Information shown:
____
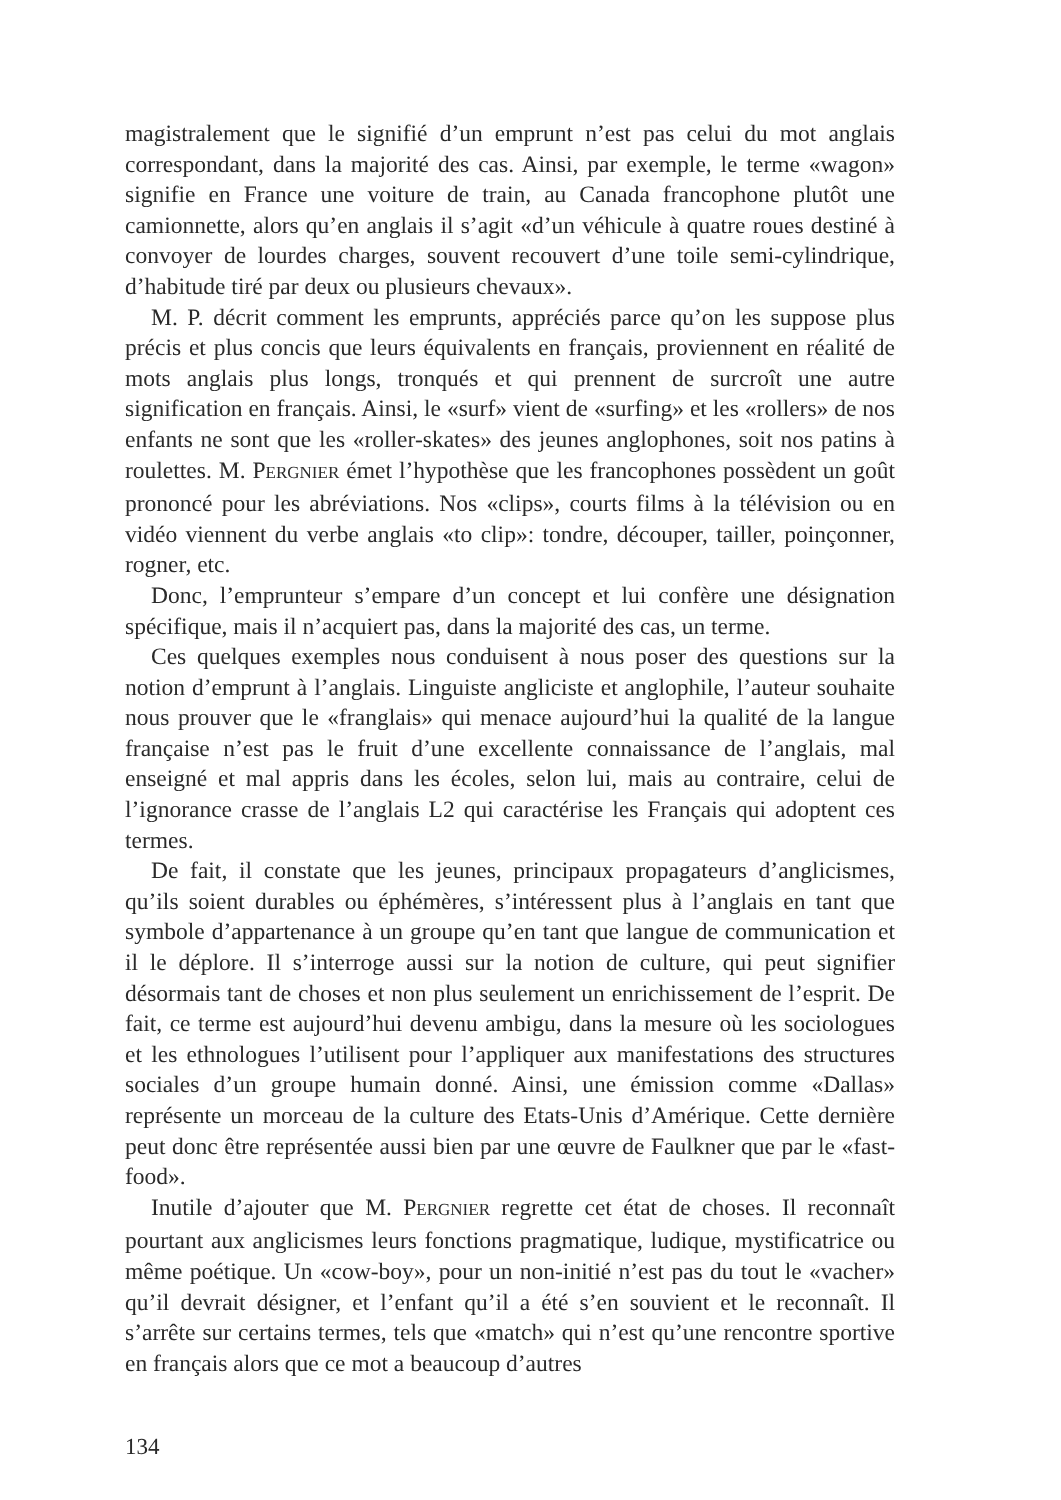magistralement que le signifié d’un emprunt n’est pas celui du mot anglais correspondant, dans la majorité des cas. Ainsi, par exemple, le terme «wagon» signifie en France une voiture de train, au Canada francophone plutôt une camionnette, alors qu’en anglais il s’agit «d’un véhicule à quatre roues destiné à convoyer de lourdes charges, souvent recouvert d’une toile semi-cylindrique, d’habitude tiré par deux ou plusieurs chevaux».
M. P. décrit comment les emprunts, appréciés parce qu’on les suppose plus précis et plus concis que leurs équivalents en français, proviennent en réalité de mots anglais plus longs, tronqués et qui prennent de surcroît une autre signification en français. Ainsi, le «surf» vient de «surfing» et les «rollers» de nos enfants ne sont que les «roller-skates» des jeunes anglophones, soit nos patins à roulettes. M. PERGNIER émet l’hypothèse que les francophones possèdent un goût prononcé pour les abréviations. Nos «clips», courts films à la télévision ou en vidéo viennent du verbe anglais «to clip»: tondre, découper, tailler, poinçonner, rogner, etc.
Donc, l’emprunteur s’empare d’un concept et lui confère une désignation spécifique, mais il n’acquiert pas, dans la majorité des cas, un terme.
Ces quelques exemples nous conduisent à nous poser des questions sur la notion d’emprunt à l’anglais. Linguiste angliciste et anglophile, l’auteur souhaite nous prouver que le «franglais» qui menace aujourd’hui la qualité de la langue française n’est pas le fruit d’une excellente connaissance de l’anglais, mal enseigné et mal appris dans les écoles, selon lui, mais au contraire, celui de l’ignorance crasse de l’anglais L2 qui caractérise les Français qui adoptent ces termes.
De fait, il constate que les jeunes, principaux propagateurs d’anglicismes, qu’ils soient durables ou éphémères, s’intéressent plus à l’anglais en tant que symbole d’appartenance à un groupe qu’en tant que langue de communication et il le déplore. Il s’interroge aussi sur la notion de culture, qui peut signifier désormais tant de choses et non plus seulement un enrichissement de l’esprit. De fait, ce terme est aujourd’hui devenu ambigu, dans la mesure où les sociologues et les ethnologues l’utilisent pour l’appliquer aux manifestations des structures sociales d’un groupe humain donné. Ainsi, une émission comme «Dallas» représente un morceau de la culture des Etats-Unis d’Amérique. Cette dernière peut donc être représentée aussi bien par une œuvre de Faulkner que par le «fast-food».
Inutile d’ajouter que M. PERGNIER regrette cet état de choses. Il reconnaît pourtant aux anglicismes leurs fonctions pragmatique, ludique, mystificatrice ou même poétique. Un «cow-boy», pour un non-initié n’est pas du tout le «vacher» qu’il devrait désigner, et l’enfant qu’il a été s’en souvient et le reconnaît. Il s’arrête sur certains termes, tels que «match» qui n’est qu’une rencontre sportive en français alors que ce mot a beaucoup d’autres
134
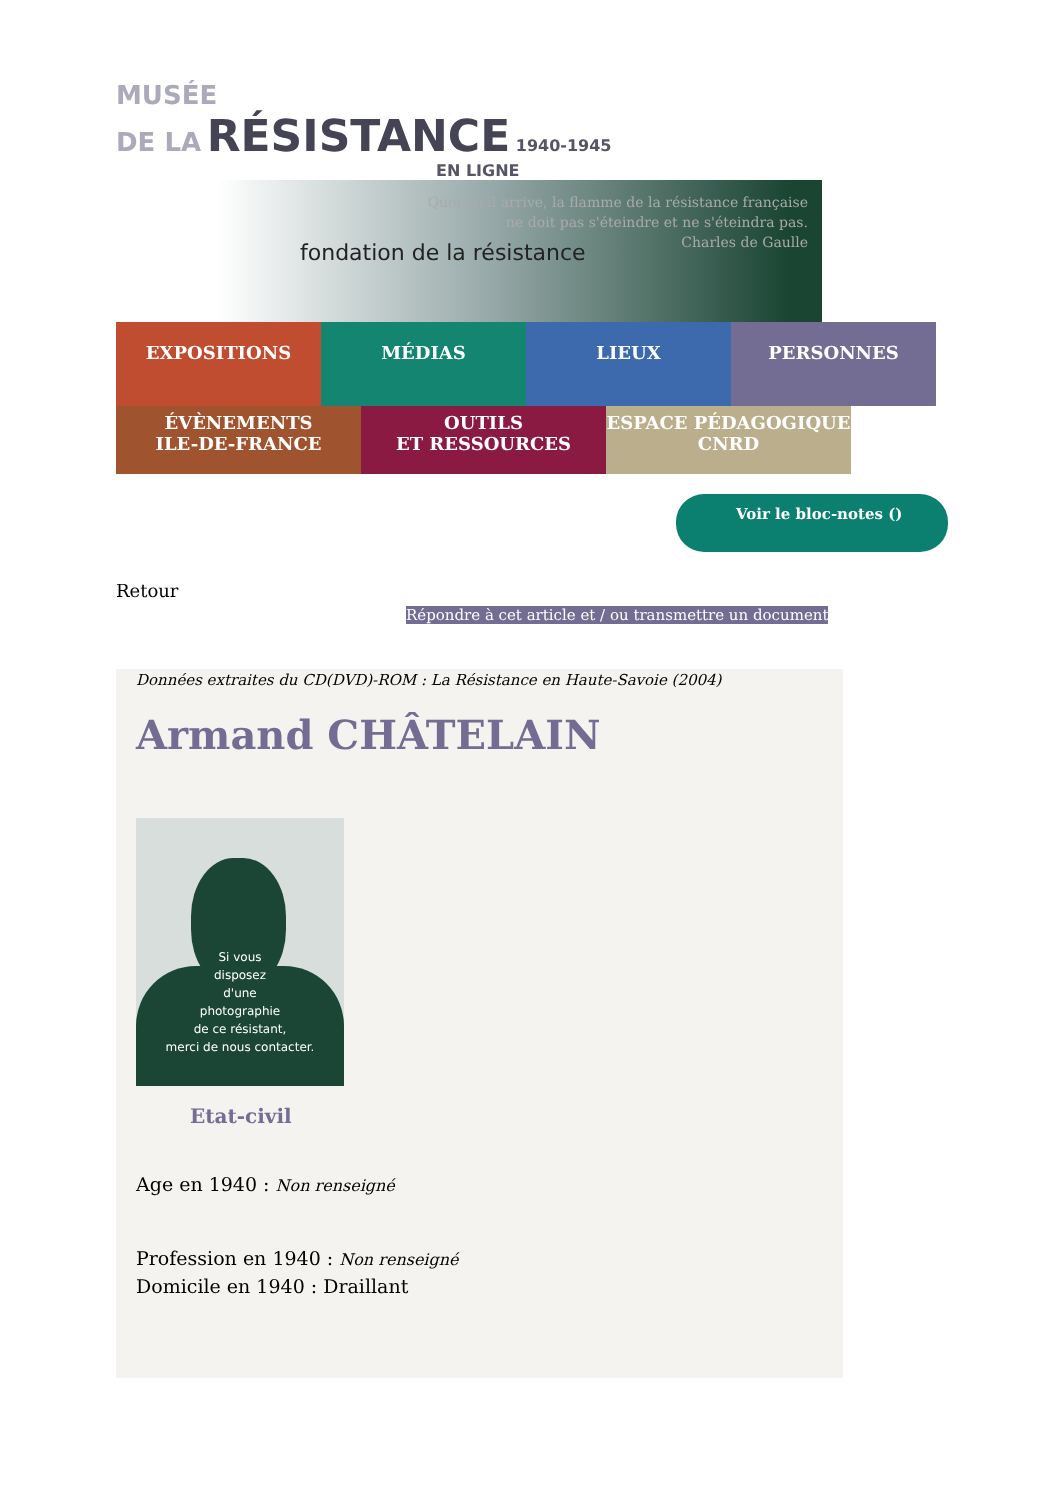MUSÉE
DE LA RÉSISTANCE 1940-1945
EN LIGNE
Quoi qu'il arrive, la flamme de la résistance française
ne doit pas s'éteindre et ne s'éteindra pas.
Charles de Gaulle
fondation de la résistance
EXPOSITIONS MÉDIAS LIEUX PERSONNES
ÉVÈNEMENTS
ILE-DE-FRANCE
OUTILS
ET RESSOURCES
ESPACE PÉDAGOGIQUE
CNRD
Voir le bloc-notes ()
Retour
Répondre à cet article et / ou transmettre un document
Données extraites du CD(DVD)-ROM : La Résistance en Haute-Savoie (2004)
Armand CHÂTELAIN
Si vous
disposez
d'une
photographie
de ce résistant,
merci de nous contacter.
Etat-civil
Age en 1940 : Non renseigné
Profession en 1940 : Non renseigné
Domicile en 1940 : Draillant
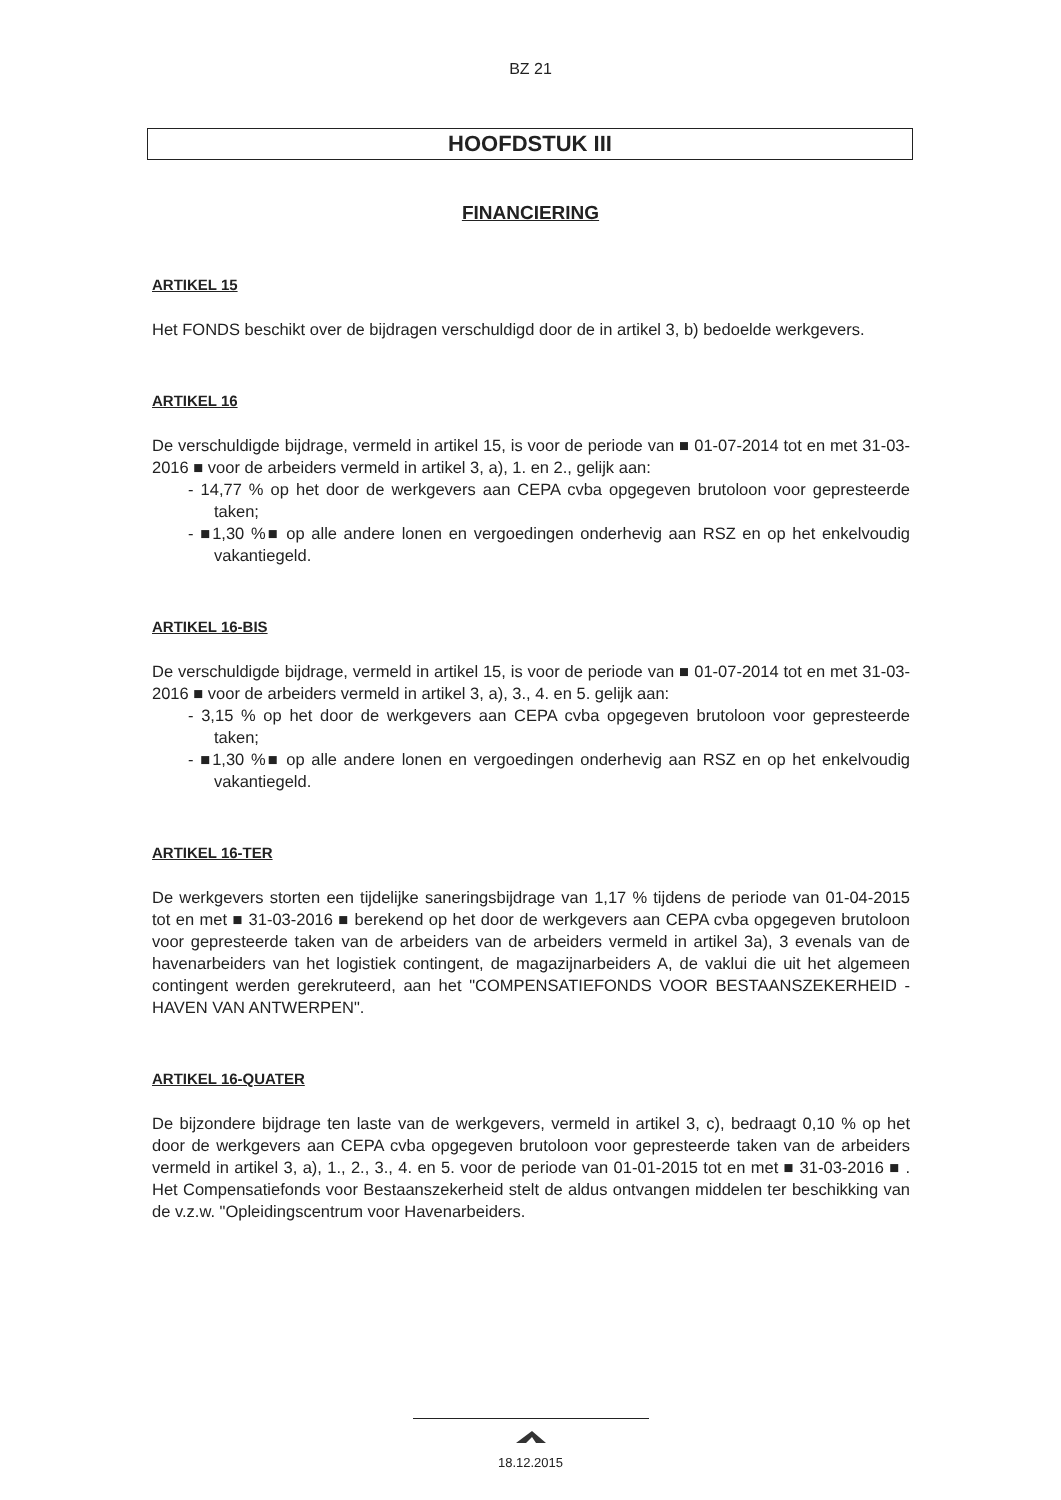BZ 21
HOOFDSTUK III
FINANCIERING
ARTIKEL 15
Het FONDS beschikt over de bijdragen verschuldigd door de in artikel 3, b) bedoelde werkgevers.
ARTIKEL 16
De verschuldigde bijdrage, vermeld in artikel 15, is voor de periode van ■ 01-07-2014 tot en met 31-03-2016 ■ voor de arbeiders vermeld in artikel 3, a), 1. en 2., gelijk aan:
- 14,77 % op het door de werkgevers aan CEPA cvba opgegeven brutoloon voor gepresteerde taken;
- ■1,30 %■ op alle andere lonen en vergoedingen onderhevig aan RSZ en op het enkelvoudig vakantiegeld.
ARTIKEL 16-BIS
De verschuldigde bijdrage, vermeld in artikel 15, is voor de periode van ■ 01-07-2014 tot en met 31-03-2016 ■ voor de arbeiders vermeld in artikel 3, a), 3., 4. en 5. gelijk aan:
- 3,15 % op het door de werkgevers aan CEPA cvba opgegeven brutoloon voor gepresteerde taken;
- ■1,30 %■ op alle andere lonen en vergoedingen onderhevig aan RSZ en op het enkelvoudig vakantiegeld.
ARTIKEL 16-TER
De werkgevers storten een tijdelijke saneringsbijdrage van 1,17 % tijdens de periode van 01-04-2015 tot en met ■ 31-03-2016 ■ berekend op het door de werkgevers aan CEPA cvba opgegeven brutoloon voor gepresteerde taken van de arbeiders van de arbeiders vermeld in artikel 3a), 3 evenals van de havenarbeiders van het logistiek contingent, de magazijnarbeiders A, de vaklui die uit het algemeen contingent werden gerekruteerd, aan het "COMPENSATIEFONDS VOOR BESTAANSZEKERHEID - HAVEN VAN ANTWERPEN".
ARTIKEL 16-QUATER
De bijzondere bijdrage ten laste van de werkgevers, vermeld in artikel 3, c), bedraagt 0,10 % op het door de werkgevers aan CEPA cvba opgegeven brutoloon voor gepresteerde taken van de arbeiders vermeld in artikel 3, a), 1., 2., 3., 4. en 5. voor de periode van 01-01-2015 tot en met ■ 31-03-2016 ■ . Het Compensatiefonds voor Bestaanszekerheid stelt de aldus ontvangen middelen ter beschikking van de v.z.w. "Opleidingscentrum voor Havenarbeiders.
18.12.2015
____
Task instructions:
Find "nous" in the preceding records. Copy each line that holds it.

Answer below:
Ces quelques exemples nous conduisent à nous poser des questions sur la notion d’emprunt à l’anglais. Linguiste angliciste et anglophile, l’auteur souhaite nous prouver que le «franglais» qui menace aujourd’hui la qualité de la langue française n’est pas le fruit d’une excellente connaissance de l’anglais, mal enseigné et mal appris dans les écoles, selon lui, mais au contraire, celui de l’ignorance crasse de l’anglais L2 qui caractérise les Français qui adoptent ces termes.
merci de nous contacter.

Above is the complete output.